# Oiled up Beauties



## service guy (Jun 26, 2008)

Today was tool maintenance day. Clean and oil up the tools, wash off the drop clothes, sharpen blades, etc.
I had all the wrenches and other beauties laid out on towels after cleaning and oiling them and decided that some of you with a tool fetish might like the view.:tongue_smilie:


----------



## super plumber (Oct 19, 2008)

that is a beautiful pic


----------



## WestCoastPlumber (Jun 17, 2008)

I had a helper who used to do that for me...................goodness I miss him! I just got done sweeping the van and organizing, getting ready for another week.

Hey, you need some new chain snaps !! Ridgid compact, the only way to go bud!!!


----------



## where am i (Nov 14, 2008)

nice job i would like to do that but it to cold


----------



## user4 (Jun 12, 2008)

WestCoastPlumber said:


> Hey, you need some new chain snaps !! Ridgid compact, the only way to go bud!!!


That looks like a Wheeler Rex mini snapper, I have the same one, I like it better than the Ridgid because the handle is straight and the chain isn't quite as bulky.


----------



## rocksteady (Oct 8, 2008)

Killertoiletspider said:


> That looks like a Wheeler Rex mini snapper, I have the same one, I like it better than the Ridgid because the handle is straight and the chain isn't quite as bulky.


 
i have the same cutters. i like them but the little ridgids look nice. i've never seen them in person so i can't say if i have a prefference but the wheelers are better than the broken and rewelded ones i had that came from a garage sale. i'm movin' on up, watch out.






paul


----------



## smellslike$tome (Jun 16, 2008)

I think you need a couple more pipe wrenches at least :laughing:.

You're shaming me with all those clean tools!


----------



## Wethead (Oct 13, 2008)

@serviceguy.

You know, I have seen this tools somewhere before :shuriken:

Nice tools


----------



## PipemanNYC (Nov 21, 2008)

i need a new set of snips and channelocks


----------



## Double-A (Aug 17, 2008)

I think he's a homeowner posing as a plumber. When was the last time you saw a plumber with that many clean white towels?
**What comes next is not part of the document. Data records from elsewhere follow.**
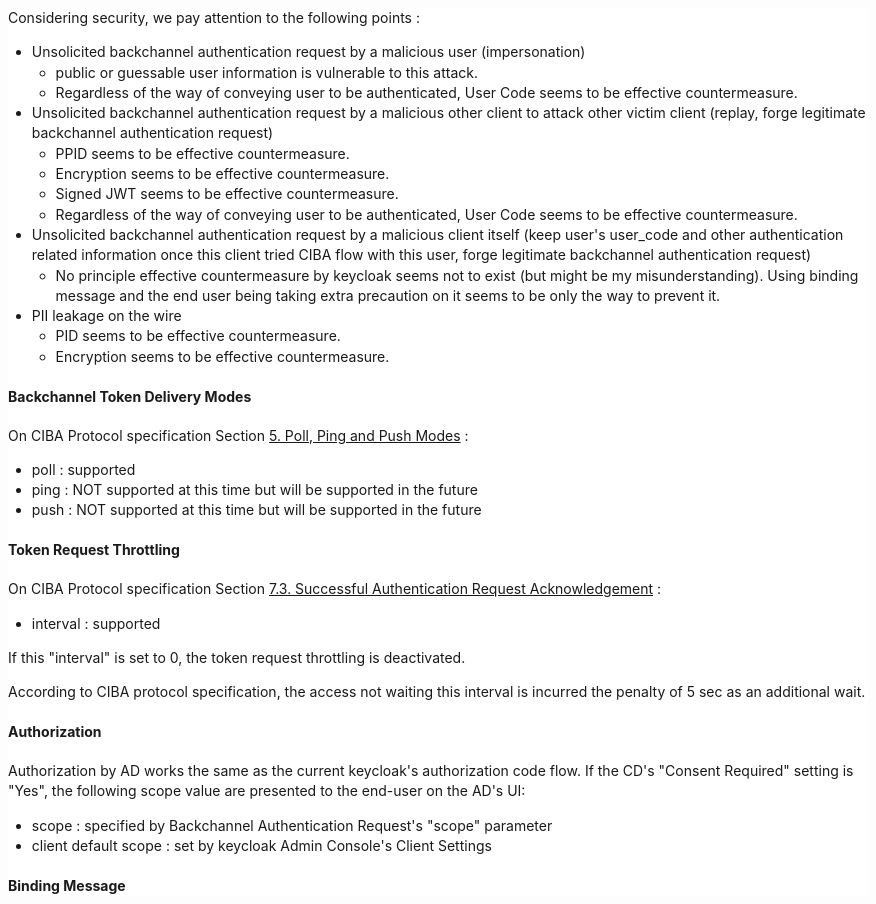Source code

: Considering security, we pay attention to the following points :

- Unsolicited backchannel authentication request by a malicious user (impersonation)
  - public or guessable user information is vulnerable to this attack.
  - Regardless of the way of conveying user to be authenticated, User Code seems to be effective countermeasure.
- Unsolicited backchannel authentication request by a malicious other client to attack other victim client (replay, forge legitimate backchannel authentication request)
  - PPID seems to be effective countermeasure.
  - Encryption seems to be effective countermeasure.
  - Signed JWT seems to be effective countermeasure.
  - Regardless of the way of conveying user to be authenticated, User Code seems to be effective countermeasure.
- Unsolicited backchannel authentication request by a malicious client itself (keep user's user_code and other authentication related information once this client tried CIBA flow with this user, forge legitimate backchannel authentication request)
  - No principle effective countermeasure by keycloak seems not to exist (but might be my misunderstanding). Using binding message and the end user being taking extra precaution on it seems to be only the way to prevent it.
- PII leakage on the wire
  - PID seems to be effective countermeasure.
  - Encryption seems to be effective countermeasure.

#### Backchannel Token Delivery Modes

On CIBA Protocol specification Section [5. Poll, Ping and Push Modes](https://openid.net/specs/openid-client-initiated-backchannel-authentication-core-1_0.html#rfc.section.5) :

* poll : supported
* ping : NOT supported at this time but will be supported in the future
* push : NOT supported at this time but will be supported in the future

#### Token Request Throttling

On CIBA Protocol specification Section [7.3. Successful Authentication Request Acknowledgement](https://openid.net/specs/openid-client-initiated-backchannel-authentication-core-1_0.html#successful_authentication_request_acknowdlegment) :

* interval : supported

If this "interval" is set to 0, the token request throttling is deactivated.

According to CIBA protocol specification, the access not waiting this interval is incurred the penalty of 5 sec as an additional wait.

#### Authorization

Authorization by AD works the same as the current keycloak's authorization code flow. If the CD's "Consent Required" setting is "Yes", the following scope value are presented to the end-user on the AD's UI:

* scope                : specified by Backchannel Authentication Request's "scope" parameter
* client default scope : set by keycloak Admin Console's Client Settings

#### Binding Message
Either that, or he's gonna be sleeping in the service truck when his wife finds out.


----------



## muck (Oct 10, 2008)

I have that snap cutter too. but on mine the threaded peice keeps poping out. gonna have to fix it soon


----------



## M5Plumb (Oct 2, 2008)

Double A nailed it! He'll be in the truck tonight....Bro ya need a propane heater next...


----------



## para1 (Jun 17, 2008)

*Hey! where's the pic of the oiled up beauties???:furious:*


----------



## gusty60 (Oct 21, 2008)

para1 said:


> *Hey! where's the pic of the oiled up beauties???:furious:*


 Penthouse , Playboy , Hustler etc.


----------